Data under study below:

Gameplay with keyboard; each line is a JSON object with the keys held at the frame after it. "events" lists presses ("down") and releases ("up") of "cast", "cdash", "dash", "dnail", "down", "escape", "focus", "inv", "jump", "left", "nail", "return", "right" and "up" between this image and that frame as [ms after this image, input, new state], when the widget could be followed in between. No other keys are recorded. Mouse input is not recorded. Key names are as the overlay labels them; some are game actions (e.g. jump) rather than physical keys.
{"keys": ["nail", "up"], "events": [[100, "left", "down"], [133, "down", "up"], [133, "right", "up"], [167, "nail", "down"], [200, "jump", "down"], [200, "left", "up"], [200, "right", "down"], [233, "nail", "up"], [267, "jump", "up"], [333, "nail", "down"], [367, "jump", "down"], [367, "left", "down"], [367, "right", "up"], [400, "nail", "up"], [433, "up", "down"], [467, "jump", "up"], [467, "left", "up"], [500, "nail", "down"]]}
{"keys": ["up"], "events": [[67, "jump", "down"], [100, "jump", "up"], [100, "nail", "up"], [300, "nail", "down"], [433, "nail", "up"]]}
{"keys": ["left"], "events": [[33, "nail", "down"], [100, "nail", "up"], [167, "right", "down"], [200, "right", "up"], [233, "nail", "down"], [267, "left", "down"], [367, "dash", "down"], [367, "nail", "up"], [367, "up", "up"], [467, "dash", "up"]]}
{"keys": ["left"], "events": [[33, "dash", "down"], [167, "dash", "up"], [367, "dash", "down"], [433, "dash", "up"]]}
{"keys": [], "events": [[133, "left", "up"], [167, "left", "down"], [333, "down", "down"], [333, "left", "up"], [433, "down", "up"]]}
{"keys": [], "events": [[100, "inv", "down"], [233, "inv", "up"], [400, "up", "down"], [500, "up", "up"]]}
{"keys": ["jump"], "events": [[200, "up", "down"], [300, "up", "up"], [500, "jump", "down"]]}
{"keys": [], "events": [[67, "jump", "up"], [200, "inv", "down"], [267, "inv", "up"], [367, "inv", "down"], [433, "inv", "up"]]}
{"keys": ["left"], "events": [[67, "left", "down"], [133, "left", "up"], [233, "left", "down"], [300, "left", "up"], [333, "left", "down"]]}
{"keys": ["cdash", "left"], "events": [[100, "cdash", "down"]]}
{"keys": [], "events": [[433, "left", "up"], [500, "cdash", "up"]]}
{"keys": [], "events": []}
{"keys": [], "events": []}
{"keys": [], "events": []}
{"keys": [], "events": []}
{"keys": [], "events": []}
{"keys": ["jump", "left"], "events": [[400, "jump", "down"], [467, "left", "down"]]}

End of Data under study.

▸ Work order: Where a line of the records contains the word "cdash", copy that line.

▸ Worked solution:
Gameplay with keyboard; each line is a JSON object with the keys held at the frame after it. "events" lists presses ("down") and releases ("up") of "cast", "cdash", "dash", "dnail", "down", "escape", "focus", "inv", "jump", "left", "nail", "return", "right" and "up" between this image and that frame as [ms after this image, input, new state], when the widget could be followed in between. No other keys are recorded. Mouse input is not recorded. Key names are as the overlay labels them; some are game actions (e.g. jump) rather than physical keys.
{"keys": ["cdash", "left"], "events": [[100, "cdash", "down"]]}
{"keys": [], "events": [[433, "left", "up"], [500, "cdash", "up"]]}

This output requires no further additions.